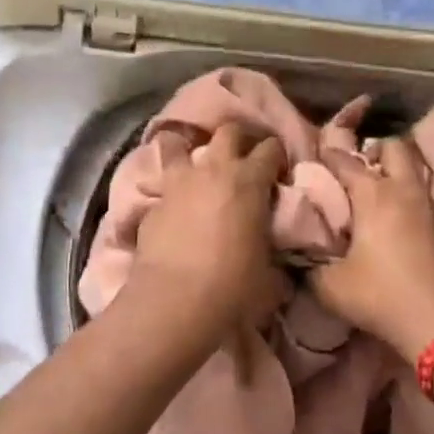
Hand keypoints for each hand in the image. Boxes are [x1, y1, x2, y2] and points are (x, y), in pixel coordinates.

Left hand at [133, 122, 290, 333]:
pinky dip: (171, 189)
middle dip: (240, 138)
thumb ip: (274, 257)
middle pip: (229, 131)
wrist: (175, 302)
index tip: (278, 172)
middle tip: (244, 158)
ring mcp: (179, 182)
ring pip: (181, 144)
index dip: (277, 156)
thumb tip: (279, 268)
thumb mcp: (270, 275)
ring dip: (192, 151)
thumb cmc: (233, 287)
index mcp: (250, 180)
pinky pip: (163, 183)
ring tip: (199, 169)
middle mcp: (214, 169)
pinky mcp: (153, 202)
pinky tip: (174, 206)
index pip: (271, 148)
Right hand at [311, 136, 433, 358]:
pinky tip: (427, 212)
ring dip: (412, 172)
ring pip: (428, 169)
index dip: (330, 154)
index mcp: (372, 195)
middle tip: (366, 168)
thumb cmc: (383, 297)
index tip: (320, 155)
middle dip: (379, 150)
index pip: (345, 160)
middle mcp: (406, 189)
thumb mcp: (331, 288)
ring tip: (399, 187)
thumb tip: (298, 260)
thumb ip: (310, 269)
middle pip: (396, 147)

+ + +

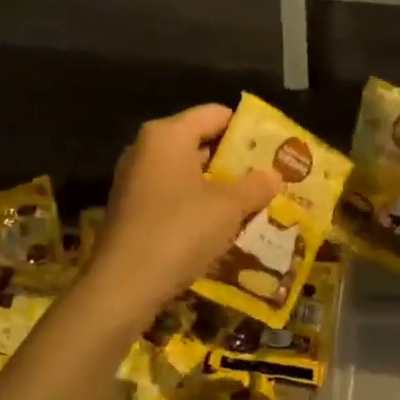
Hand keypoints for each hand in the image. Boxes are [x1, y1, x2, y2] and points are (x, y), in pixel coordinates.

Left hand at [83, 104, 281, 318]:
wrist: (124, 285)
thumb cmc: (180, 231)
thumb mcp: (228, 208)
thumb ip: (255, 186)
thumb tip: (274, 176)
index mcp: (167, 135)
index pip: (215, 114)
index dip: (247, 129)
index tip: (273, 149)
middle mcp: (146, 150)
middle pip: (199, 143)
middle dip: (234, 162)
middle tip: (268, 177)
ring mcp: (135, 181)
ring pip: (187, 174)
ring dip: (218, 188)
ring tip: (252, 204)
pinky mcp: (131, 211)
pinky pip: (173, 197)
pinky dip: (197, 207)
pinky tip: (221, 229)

+ + +

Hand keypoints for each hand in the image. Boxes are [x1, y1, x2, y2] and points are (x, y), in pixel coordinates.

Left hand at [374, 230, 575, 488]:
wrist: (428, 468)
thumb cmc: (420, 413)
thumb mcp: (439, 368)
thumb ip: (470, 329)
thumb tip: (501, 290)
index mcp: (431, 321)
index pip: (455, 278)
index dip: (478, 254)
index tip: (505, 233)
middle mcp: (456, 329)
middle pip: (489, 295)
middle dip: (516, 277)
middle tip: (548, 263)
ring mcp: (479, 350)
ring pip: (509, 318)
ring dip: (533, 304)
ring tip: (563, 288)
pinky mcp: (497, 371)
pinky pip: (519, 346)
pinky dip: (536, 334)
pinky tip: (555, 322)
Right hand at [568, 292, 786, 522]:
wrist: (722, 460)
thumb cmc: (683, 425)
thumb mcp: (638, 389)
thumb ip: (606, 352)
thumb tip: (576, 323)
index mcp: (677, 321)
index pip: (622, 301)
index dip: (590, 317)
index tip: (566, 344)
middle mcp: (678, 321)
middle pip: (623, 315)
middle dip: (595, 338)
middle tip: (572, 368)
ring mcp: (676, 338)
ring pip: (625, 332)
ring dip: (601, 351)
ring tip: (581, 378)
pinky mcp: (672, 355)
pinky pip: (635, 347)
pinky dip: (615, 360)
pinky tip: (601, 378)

+ + +

• [WHAT YOU HAVE TO DO]: Report each line of the data that includes the string "Left".

• [COMPLETED TASK]:
Left hand at [133, 122, 290, 333]:
Left hand at [83, 104, 281, 318]:
Left hand at [374, 230, 575, 488]:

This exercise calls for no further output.